Grace held his gaze. “Don’t you dare talk to me about the goodness in that man,” she said. “What do you know? Just what the hell do you know about living in constant terror, always waiting for the next blow?”

“More than you would think,” Johnny snapped back. Grace retreated. He was right.

“You should go and see him, you know,” Johnny persisted. “You don’t have to make him a part of your life. Just go and talk to him, before it’s too late.”

“What? What are you talking about? What do you know about my father?”

“He’s out of prison,” Johnny replied. “Been out for a while now. I see him sometimes, around the place.”

Grace felt betrayed. Johnny had known this information about Patrick and he had kept it from her. Now he was urging her to go and see him?

“You must be insane!” “He needs to….”

“What?  What  the  hell  do  you  know  about  my  father’s needs?”

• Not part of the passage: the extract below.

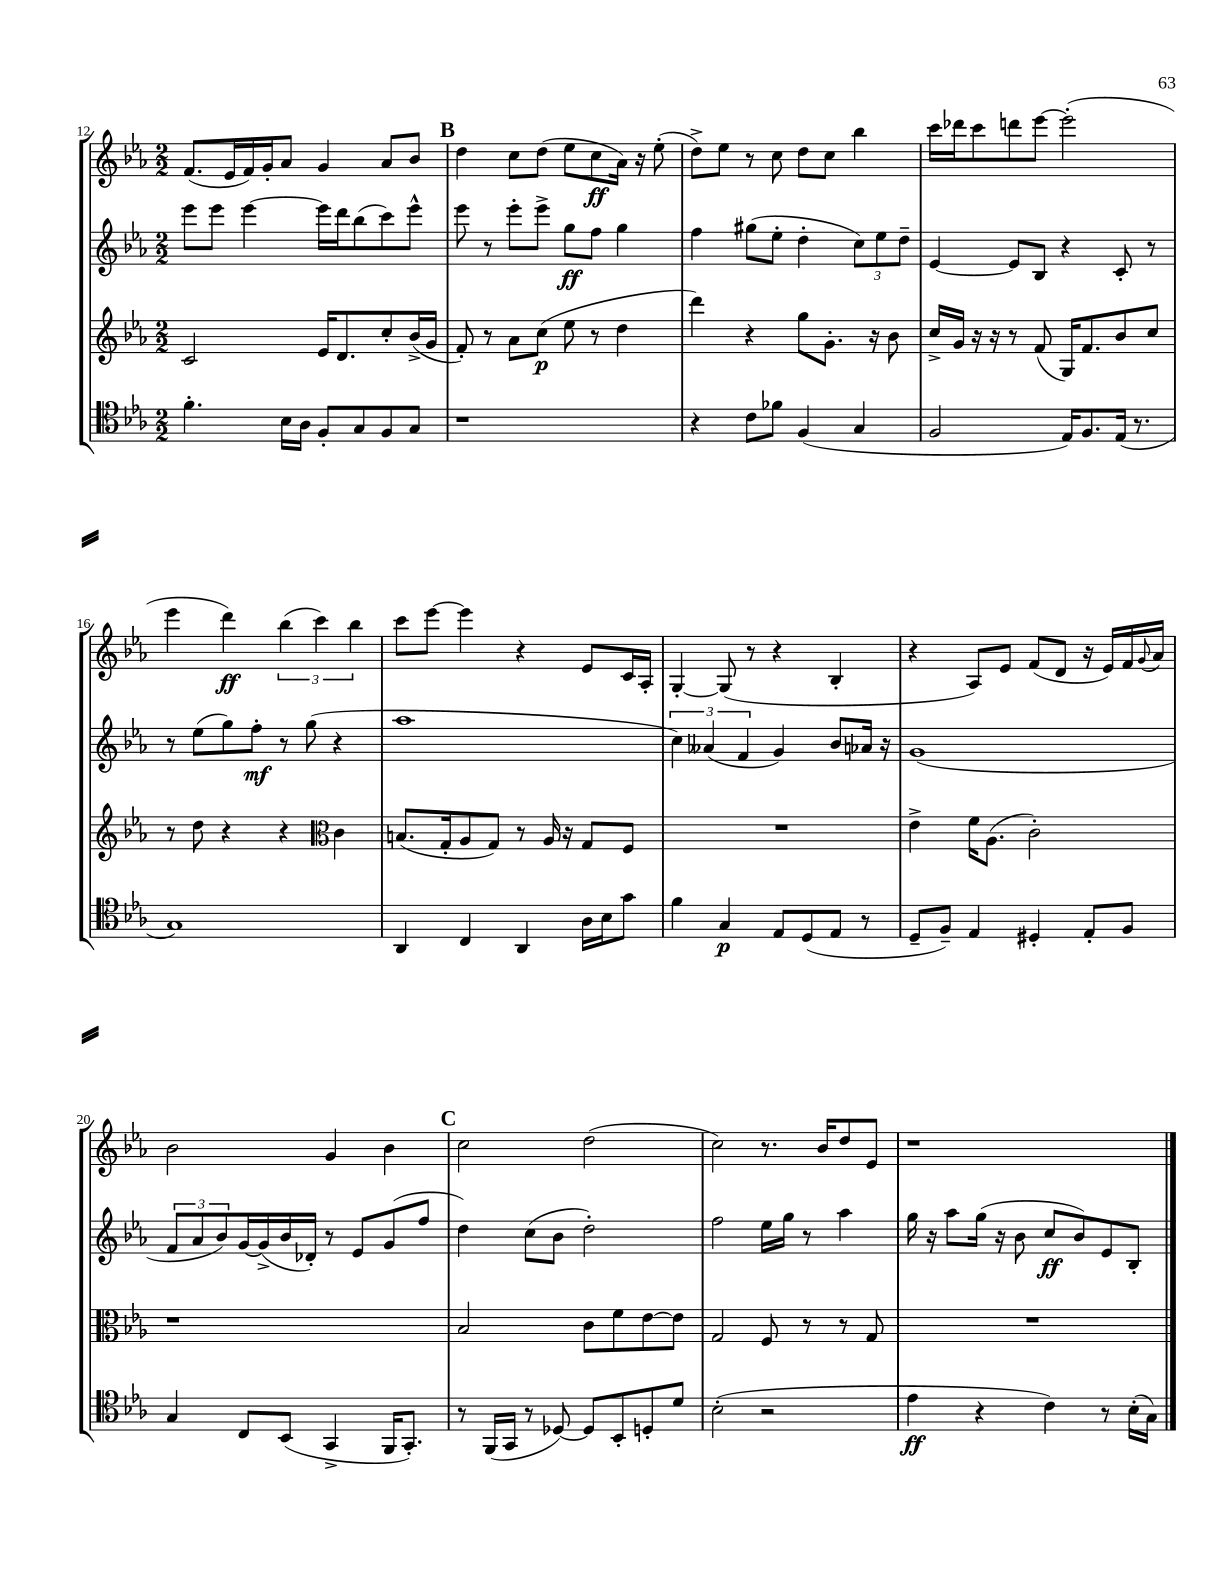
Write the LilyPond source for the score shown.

It was clear to Grace now that there was some kind of relationship between Patrick and Johnny. She thought about the letter for the first time in a while. Unable to face its contents, she had locked it away in a little drawer at work. She knew it had to be from Patrick. Johnny was the only other person who could have written to her, but he had never mentioned sending her a letter so she knew there was only one other person who might have contacted her in this way.

Had they been conspiring against her? At this thought Grace exploded with rage.

“You’ve seen him? You’ve seen that bastard?”

“Yes,” Johnny said calmly. “He lives close to me. He needs –” “I  don’t  care  what  he  needs.  Did  he  care  about  what  I needed? A mother – that’s what I needed most. He took my mother away from me and I will never forgive him. He took everything. I left there without any clothes, nothing. You tell him from me to fuck off!”

They drove home in silence. Grace vowed to herself for the thousandth time to break things off. Johnny was in on something with Patrick. Continuing this madness would almost certainly bring her father back into her life, along with a whole lot of explaining she’d have to do to David. She got out of the car a few doors from home, as was her habit, and slammed the door shut without saying goodnight.

But  she  couldn’t  stop  with  Johnny,  no  matter  how  hard she tried. Every time they parted Grace quietly resolved to stay away, that this would be the last time. She’d be strong for a few days but that familiar longing would form in her stomach, an emptiness that could only be soothed by him. Grace was in trouble. She was recklessly gambling with her life and the lives of Sindi and David, and enjoying it. Perhaps Patrick had been right, and she had been destined to become the slut her mother supposedly had been.

When these thoughts threatened to overwhelm her, Grace assured herself that everything would be okay. Hadn’t she suffered enough in life, and wasn’t she entitled to this bit of happiness? It was all right to steal some joy with him, her Johnny – he was her first love, and if the horrendous events of the past had not happened, who knew? They would probably have been together and married. If only, if only. Sindi would be his. That was how it should have been – yet another thing Patrick had taken away from her. The mess that was her life was squarely Patrick’s fault.